Dataset entries
○ ○ ○ ○ ○

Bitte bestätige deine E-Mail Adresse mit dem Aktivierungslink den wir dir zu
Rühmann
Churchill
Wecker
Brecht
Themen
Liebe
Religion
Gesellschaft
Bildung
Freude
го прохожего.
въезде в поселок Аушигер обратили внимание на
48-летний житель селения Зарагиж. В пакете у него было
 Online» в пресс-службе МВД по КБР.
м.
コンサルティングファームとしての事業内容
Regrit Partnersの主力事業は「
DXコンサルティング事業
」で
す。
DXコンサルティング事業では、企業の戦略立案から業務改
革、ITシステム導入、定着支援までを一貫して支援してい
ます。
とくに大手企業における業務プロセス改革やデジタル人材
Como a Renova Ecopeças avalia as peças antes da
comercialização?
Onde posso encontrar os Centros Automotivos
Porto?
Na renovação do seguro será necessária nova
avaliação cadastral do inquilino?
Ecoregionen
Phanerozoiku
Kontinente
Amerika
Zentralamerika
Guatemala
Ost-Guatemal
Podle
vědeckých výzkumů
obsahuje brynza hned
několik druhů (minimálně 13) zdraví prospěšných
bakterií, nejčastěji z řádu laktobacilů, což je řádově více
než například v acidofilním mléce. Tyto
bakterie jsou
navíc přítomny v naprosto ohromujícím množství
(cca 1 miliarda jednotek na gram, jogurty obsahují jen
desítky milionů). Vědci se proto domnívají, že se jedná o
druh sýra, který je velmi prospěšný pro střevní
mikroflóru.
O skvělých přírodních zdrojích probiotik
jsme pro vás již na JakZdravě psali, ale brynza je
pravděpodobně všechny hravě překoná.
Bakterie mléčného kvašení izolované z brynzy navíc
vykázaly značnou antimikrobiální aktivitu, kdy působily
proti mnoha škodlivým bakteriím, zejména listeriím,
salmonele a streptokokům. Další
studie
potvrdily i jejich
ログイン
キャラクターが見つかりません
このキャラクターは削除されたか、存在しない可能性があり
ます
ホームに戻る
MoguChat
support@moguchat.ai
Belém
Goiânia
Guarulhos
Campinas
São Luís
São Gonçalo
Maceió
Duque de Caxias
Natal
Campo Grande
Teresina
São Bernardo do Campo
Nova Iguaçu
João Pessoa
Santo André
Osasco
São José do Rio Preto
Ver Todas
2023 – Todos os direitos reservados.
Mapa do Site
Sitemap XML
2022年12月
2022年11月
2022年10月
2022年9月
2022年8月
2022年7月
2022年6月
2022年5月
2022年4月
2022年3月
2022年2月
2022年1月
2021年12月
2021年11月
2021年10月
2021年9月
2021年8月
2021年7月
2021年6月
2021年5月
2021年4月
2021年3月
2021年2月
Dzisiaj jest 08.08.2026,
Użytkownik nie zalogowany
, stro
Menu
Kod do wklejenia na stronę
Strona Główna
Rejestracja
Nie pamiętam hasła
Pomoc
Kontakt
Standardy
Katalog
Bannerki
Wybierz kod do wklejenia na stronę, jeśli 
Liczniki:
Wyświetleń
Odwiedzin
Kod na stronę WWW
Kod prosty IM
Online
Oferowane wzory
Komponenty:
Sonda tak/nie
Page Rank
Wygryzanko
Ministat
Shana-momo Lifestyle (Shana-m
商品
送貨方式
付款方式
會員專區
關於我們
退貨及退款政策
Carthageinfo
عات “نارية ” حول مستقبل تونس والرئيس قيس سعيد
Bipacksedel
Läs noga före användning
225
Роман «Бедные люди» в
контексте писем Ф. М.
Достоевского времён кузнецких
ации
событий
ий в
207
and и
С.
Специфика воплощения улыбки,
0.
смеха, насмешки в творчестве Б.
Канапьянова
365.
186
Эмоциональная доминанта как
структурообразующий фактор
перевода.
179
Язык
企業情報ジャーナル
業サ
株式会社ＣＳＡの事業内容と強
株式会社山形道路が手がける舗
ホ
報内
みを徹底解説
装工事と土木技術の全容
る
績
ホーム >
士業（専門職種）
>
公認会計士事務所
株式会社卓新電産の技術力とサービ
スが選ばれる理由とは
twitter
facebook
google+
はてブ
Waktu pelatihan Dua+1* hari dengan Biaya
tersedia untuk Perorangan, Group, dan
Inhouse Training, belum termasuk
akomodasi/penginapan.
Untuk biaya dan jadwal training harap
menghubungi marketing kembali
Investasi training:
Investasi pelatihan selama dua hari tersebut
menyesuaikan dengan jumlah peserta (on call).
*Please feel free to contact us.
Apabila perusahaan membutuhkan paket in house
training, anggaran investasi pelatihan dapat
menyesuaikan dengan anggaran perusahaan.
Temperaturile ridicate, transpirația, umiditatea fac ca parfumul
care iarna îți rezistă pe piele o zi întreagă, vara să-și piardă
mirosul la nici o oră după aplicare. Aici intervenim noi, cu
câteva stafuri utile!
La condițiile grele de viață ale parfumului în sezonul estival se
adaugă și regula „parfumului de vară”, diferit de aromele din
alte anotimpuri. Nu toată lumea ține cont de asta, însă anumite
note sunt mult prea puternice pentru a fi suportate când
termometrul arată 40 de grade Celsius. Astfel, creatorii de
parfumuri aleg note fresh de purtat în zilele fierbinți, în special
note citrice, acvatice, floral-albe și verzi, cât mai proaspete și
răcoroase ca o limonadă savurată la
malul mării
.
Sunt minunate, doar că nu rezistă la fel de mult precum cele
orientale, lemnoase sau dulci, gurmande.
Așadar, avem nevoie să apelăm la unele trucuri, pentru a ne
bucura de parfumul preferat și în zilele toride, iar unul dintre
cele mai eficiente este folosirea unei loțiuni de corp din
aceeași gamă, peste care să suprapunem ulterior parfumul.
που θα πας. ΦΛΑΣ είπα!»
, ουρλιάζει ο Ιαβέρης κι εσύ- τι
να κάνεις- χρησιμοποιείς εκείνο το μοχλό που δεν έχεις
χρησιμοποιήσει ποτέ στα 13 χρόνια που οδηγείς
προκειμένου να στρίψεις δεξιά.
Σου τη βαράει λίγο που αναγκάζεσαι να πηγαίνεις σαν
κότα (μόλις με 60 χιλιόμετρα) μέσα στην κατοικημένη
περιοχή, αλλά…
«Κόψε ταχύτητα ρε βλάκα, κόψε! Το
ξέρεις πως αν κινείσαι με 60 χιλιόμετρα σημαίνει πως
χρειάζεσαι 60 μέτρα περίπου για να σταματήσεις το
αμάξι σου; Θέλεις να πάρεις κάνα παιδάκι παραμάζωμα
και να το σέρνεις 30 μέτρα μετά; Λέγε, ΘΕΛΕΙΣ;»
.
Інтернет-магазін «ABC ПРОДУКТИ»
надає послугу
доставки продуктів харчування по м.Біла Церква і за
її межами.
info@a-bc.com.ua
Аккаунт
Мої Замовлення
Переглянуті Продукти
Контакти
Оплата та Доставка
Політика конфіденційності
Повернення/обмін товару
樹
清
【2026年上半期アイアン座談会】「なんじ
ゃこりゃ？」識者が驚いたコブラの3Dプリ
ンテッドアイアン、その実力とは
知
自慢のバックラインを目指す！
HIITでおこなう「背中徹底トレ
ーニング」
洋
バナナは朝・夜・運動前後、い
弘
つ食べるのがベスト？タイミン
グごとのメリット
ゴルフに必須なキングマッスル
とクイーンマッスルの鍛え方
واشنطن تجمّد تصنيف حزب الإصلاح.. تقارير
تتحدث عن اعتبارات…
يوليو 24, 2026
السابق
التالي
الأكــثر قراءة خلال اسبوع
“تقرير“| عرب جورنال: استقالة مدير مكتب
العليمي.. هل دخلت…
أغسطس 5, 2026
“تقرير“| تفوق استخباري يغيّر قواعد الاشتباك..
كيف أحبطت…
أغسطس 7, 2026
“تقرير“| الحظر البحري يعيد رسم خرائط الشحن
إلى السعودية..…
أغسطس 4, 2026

○ ○ ○ ○ ○

Problem to solve:
Pull out every line holding "تقرير" from the records above, and copy it.

Response area:
“تقرير“| عرب جورنال: استقالة مدير مكتب
“تقرير“| تفوق استخباري يغيّر قواعد الاشتباك..
“تقرير“| الحظر البحري يعيد رسم خرائط الشحن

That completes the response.